On Sat, 20 Aug 2005, Dmitri Krioukov wrote:
For a list of most important papers on compact routing, see Section
5 of http://arxiv.org/abs/cs.NI/0508021 Of course, there are much
more results in this area. One can find them following the reference
links. On the other hand, for a somewhat *shorter* version of the
compact routing reference list, see 'Compact routing background
reading' section at http://rr-fs.caida.org/
I read the "Toward Compact Interdomain Routing" paper mentioned above.
I think it's a very good contribution in summarizing to the routing
community on what has been done elsewhere and adding quite a bit of
good analysis besides.
I noted two significant things worth of commenting:
1) section 2 states "organization (AS) boundaries do offer a natural
level of aggregation and abstraction of routing information" and
similar other things. Though I personally would like that to be the
case, it appears that at least in some cases it does not hold. For
example, check out papers "A Measurement-Based Analysis of
Multihoming" and "A Comparison of Overlay Routing and Multihoming
Route Control" (from SIGCOMM's 2003 and 2004, respectively).
It seems that some want more fine-grained traffic optimization and/or
balancing than based on the AS -- for example, they want to do it on
per-prefix basis, with non-global propagation properties (e.g., NOPEER
attribute).
In that light, it seems that while AS-level abstraction would work in
some cases (as an ISP, it would certainly work for us), it might be
insufficient in the more general case. Though it being insufficient
might also be a GOOD thing, to avoid global routing table pollution.

Stored rows
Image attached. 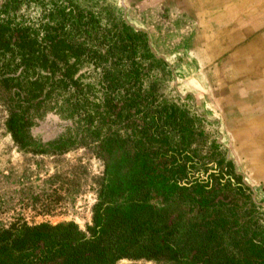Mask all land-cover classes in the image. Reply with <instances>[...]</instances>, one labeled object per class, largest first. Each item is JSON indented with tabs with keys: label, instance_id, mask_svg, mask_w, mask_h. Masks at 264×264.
Segmentation results:
<instances>
[{
	"label": "trees",
	"instance_id": "obj_1",
	"mask_svg": "<svg viewBox=\"0 0 264 264\" xmlns=\"http://www.w3.org/2000/svg\"><path fill=\"white\" fill-rule=\"evenodd\" d=\"M106 1L0 0L14 140L34 153L88 147L106 165L91 225L15 221L0 230V264H264V218L243 176L206 119L165 93L171 71L148 34ZM53 110L66 131L39 140L32 128Z\"/></svg>",
	"mask_w": 264,
	"mask_h": 264
},
{
	"label": "rangeland",
	"instance_id": "obj_2",
	"mask_svg": "<svg viewBox=\"0 0 264 264\" xmlns=\"http://www.w3.org/2000/svg\"><path fill=\"white\" fill-rule=\"evenodd\" d=\"M124 1L127 11L122 0L106 3L146 29L148 43L166 56L171 77L165 93L206 119L210 138L264 202V0ZM25 12L37 17L41 8L31 5ZM9 116V103L0 97V230L18 220L75 221L86 229L104 180V159L84 146L63 153L28 151L14 140ZM66 125L63 116L48 111L32 133L48 141ZM256 205L264 218V206ZM116 264L179 263L126 258Z\"/></svg>",
	"mask_w": 264,
	"mask_h": 264
},
{
	"label": "water",
	"instance_id": "obj_3",
	"mask_svg": "<svg viewBox=\"0 0 264 264\" xmlns=\"http://www.w3.org/2000/svg\"><path fill=\"white\" fill-rule=\"evenodd\" d=\"M122 2H123L122 4H123L125 10L127 11V6H126V4H125V1L122 0ZM125 20H126L127 23H129L130 25H132L133 27H135L137 30H144L145 32H148L146 29H144V28H142V27H138L135 23L131 22V21L129 20V18H128L127 13H125ZM149 47H150L151 51L154 53V55H155L157 58H161V59H164V60L166 59V56L161 55V54H159V53L156 51V48L154 47V44H153V42H152L151 39L149 40ZM241 175H242L243 178H244V183H245L246 185H248V186L252 189V191H253L252 198H253L254 202H255L256 204H259V205H263V206H264V202H260V201L258 200V198H257V193H256V190L254 189V187H253V186H252V185L246 180V177H245L242 173H241Z\"/></svg>",
	"mask_w": 264,
	"mask_h": 264
}]
</instances>
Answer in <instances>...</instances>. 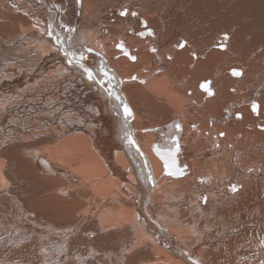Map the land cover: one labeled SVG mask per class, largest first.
Here are the masks:
<instances>
[{
  "label": "bare ground",
  "instance_id": "1",
  "mask_svg": "<svg viewBox=\"0 0 264 264\" xmlns=\"http://www.w3.org/2000/svg\"><path fill=\"white\" fill-rule=\"evenodd\" d=\"M207 1L0 0V264H264V52Z\"/></svg>",
  "mask_w": 264,
  "mask_h": 264
},
{
  "label": "rangeland",
  "instance_id": "2",
  "mask_svg": "<svg viewBox=\"0 0 264 264\" xmlns=\"http://www.w3.org/2000/svg\"><path fill=\"white\" fill-rule=\"evenodd\" d=\"M211 1L213 3H218L222 0ZM207 4H209V2L206 0V5ZM240 11L242 14V20L241 23H237L236 26L237 35L235 36L232 43L233 52H240V54L241 52H250L253 54L251 58L254 62L257 60L256 54H261L262 52H264V0H241ZM243 16H246L245 20ZM201 31L204 32L203 29ZM212 38L214 42H216L215 38ZM181 43L183 44V42ZM183 45L185 47V44ZM222 49L226 50L225 48ZM244 61L245 59L240 60V62L242 63ZM207 80L210 79L202 80L201 82ZM254 114L256 115L257 113L254 111ZM44 174L48 175L46 173Z\"/></svg>",
  "mask_w": 264,
  "mask_h": 264
},
{
  "label": "snow or ice",
  "instance_id": "3",
  "mask_svg": "<svg viewBox=\"0 0 264 264\" xmlns=\"http://www.w3.org/2000/svg\"><path fill=\"white\" fill-rule=\"evenodd\" d=\"M121 15H127V13H126V12H122ZM132 15H136V13H132ZM149 34L151 35L152 33L149 32ZM179 46H180V47H184L183 44H181V45H179ZM118 47H120V48L123 50V44L118 45ZM152 51L155 52L156 49L153 48ZM127 54H128V53L125 51V55H127ZM66 55H67V54H66ZM81 58H82V57H81ZM130 59L135 60L136 57H135V56H132V57H130ZM81 67H83V65H81ZM84 70H85V72L88 73L89 79H92V78H93V74H92V72L89 71L87 68H85ZM233 74H234V75H240L239 72H234ZM105 75H107V73H105ZM201 87L204 88V89L208 92V95H212V94H213V93L211 92V90L208 89L207 84H202ZM110 95H111V93H110ZM117 99H119V97H117ZM253 110H254V111L256 110V105H253ZM124 111H125V114H126V115H131V110L129 109V107L127 106V104L124 105ZM177 127H179V125H177ZM221 135H223V133H221ZM162 158H163V157H162ZM165 166L167 167V160H165ZM168 174H169V175H177V173H173V172H169ZM233 190L235 191V189H233Z\"/></svg>",
  "mask_w": 264,
  "mask_h": 264
}]
</instances>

What is required
Reproduce the compact routing message above word for word, from its opening line through its final sentence.

The completed task
On Sat, 20 Aug 2005, Dmitri Krioukov wrote:
For a list of most important papers on compact routing, see Section
5 of http://arxiv.org/abs/cs.NI/0508021 Of course, there are much
more results in this area. One can find them following the reference
links. On the other hand, for a somewhat *shorter* version of the
compact routing reference list, see 'Compact routing background
reading' section at http://rr-fs.caida.org/
I read the "Toward Compact Interdomain Routing" paper mentioned above.
I think it's a very good contribution in summarizing to the routing
community on what has been done elsewhere and adding quite a bit of
good analysis besides.
I noted two significant things worth of commenting:
1) section 2 states "organization (AS) boundaries do offer a natural
level of aggregation and abstraction of routing information" and
similar other things. Though I personally would like that to be the
case, it appears that at least in some cases it does not hold. For
example, check out papers "A Measurement-Based Analysis of
Multihoming" and "A Comparison of Overlay Routing and Multihoming
Route Control" (from SIGCOMM's 2003 and 2004, respectively).
It seems that some want more fine-grained traffic optimization and/or
balancing than based on the AS -- for example, they want to do it on
per-prefix basis, with non-global propagation properties (e.g., NOPEER
attribute).
In that light, it seems that while AS-level abstraction would work in
some cases (as an ISP, it would certainly work for us), it might be
insufficient in the more general case. Though it being insufficient
might also be a GOOD thing, to avoid global routing table pollution.